Vandalism to machinery ahead of a day-long power cut for maintenance on Kaitaia's sole high-voltage line caused delays in restoring power and ''extreme frustration'' for Top Energy staff.

The outage was scheduled to last from 8am to 5pm on Sunday and affected North Hokianga, Kaitaia, Aupouri Peninsula and Doubtless Bay. Back-up diesel generators, however, kept the power on in central Kaitaia and much of Doubtless Bay.

Top Energy chief executive Russell Shaw said the discovery of damage to a digger and a ute at the company's Fairburn site, east of Kaitaia, was a bad start for crews who had tough deadlines to meet.

Vandalism, included smashed windows on this digger, delayed the restoration of power in the far North on Sunday. Photo / Top Energy
Vandalism, included smashed windows on this digger, delayed the restoration of power in the far North on Sunday. Photo / Top Energy

"We know the inconvenience outages cause. It is extremely frustrating to have our work impeded by such a senseless act," he said.


The vandalism is thought to have prolonged the power outage by at least 30 minutes.

The good news for Far North residents, however, was that Sunday's planned power cut could be the last full-day outage required for annual maintenance on Kaitaia's single 110kV line.

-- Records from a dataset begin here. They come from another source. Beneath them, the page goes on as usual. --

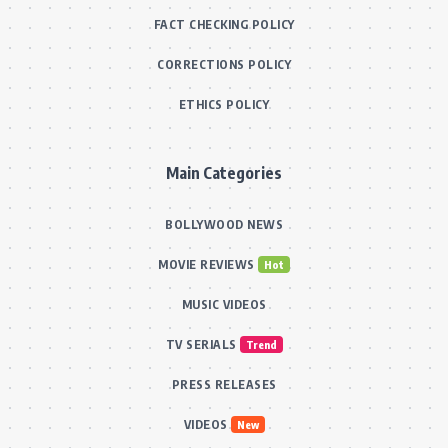
FACT CHECKING POLICY
CORRECTIONS POLICY
ETHICS POLICY
Main Categories
BOLLYWOOD NEWS
MOVIE REVIEWS
Hot
MUSIC VIDEOS
TV SERIALS
Trend
PRESS RELEASES
VIDEOS
New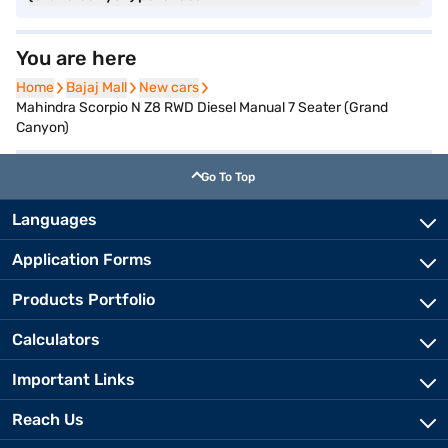
You are here
Home
Home
Bajaj Mall
Bajaj Mall
New cars
New cars
Mahindra Scorpio N Z8 RWD Diesel Manual 7 Seater (Grand
Canyon)
Go To Top
Languages
Application Forms
Products Portfolio
Calculators
Important Links
Reach Us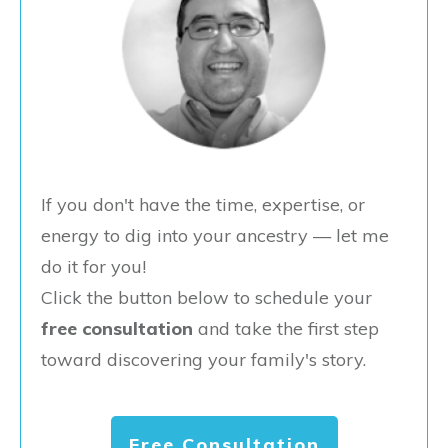
If you don't have the time, expertise, or
energy to dig into your ancestry — let me
do it for you!
Click the button below to schedule your
free consultation
and take the first step
toward discovering your family's story.
Free Consultation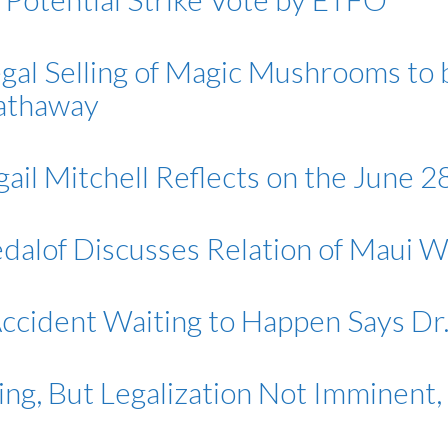
egal Selling of Magic Mushrooms to
Hathaway
ail Mitchell Reflects on the June 
edalof Discusses Relation of Maui W
 Accident Waiting to Happen Says Dr
ng, But Legalization Not Imminent, 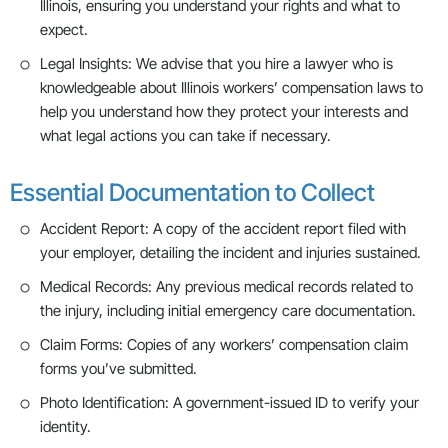
Illinois, ensuring you understand your rights and what to
expect.
Legal Insights: We advise that you hire a lawyer who is
knowledgeable about Illinois workers’ compensation laws to
help you understand how they protect your interests and
what legal actions you can take if necessary.
Essential Documentation to Collect
Accident Report: A copy of the accident report filed with
your employer, detailing the incident and injuries sustained.
Medical Records: Any previous medical records related to
the injury, including initial emergency care documentation.
Claim Forms: Copies of any workers’ compensation claim
forms you’ve submitted.
Photo Identification: A government-issued ID to verify your
identity.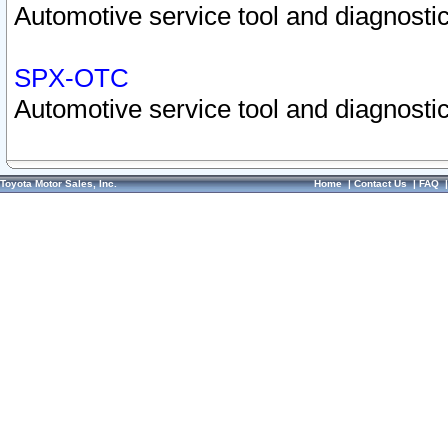
Automotive service tool and diagnostic
SPX-OTC
Automotive service tool and diagnostic
Toyota Motor Sales, Inc.
Home
|
Contact Us
|
FAQ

The company is applying for resource consent for a 16MW Kaitaia-based, diesel-powered generation farm that could supply all 10,000 customers in the top half of the Far North during planned and unplanned outages.

With back-up generation already in place in Taipa and Kaitaia Sunday's outage had been limited to 4850 customers instead of 10,000.

The plan would be particularly useful as new health and safety regulations meant the company could no longer carry out live line work.

Top Energy's original plan for securing Kaitaia's power supply was to build a second 110kV line but that had been delayed by legal challenges by landowners.

"Diesel generation is becoming, through necessity, a key network management strategy to keep the power on," Shaw said.

The company was also exploring the viability of micro-distribution networks such as solar panels, batteries and other localised generation for more remote locations.


The work carried out on Sunday included insulator and cross-arm maintenance at the Takahue Saddle. With no vehicle access one of the four crews had to walk almost an hour from the end of an ATV track.

Three other teams installed automated switching devices allowing better remote control and isolation of the network on the remote South Rd feeder.

Kaitaia police are investigating the vandalism incident.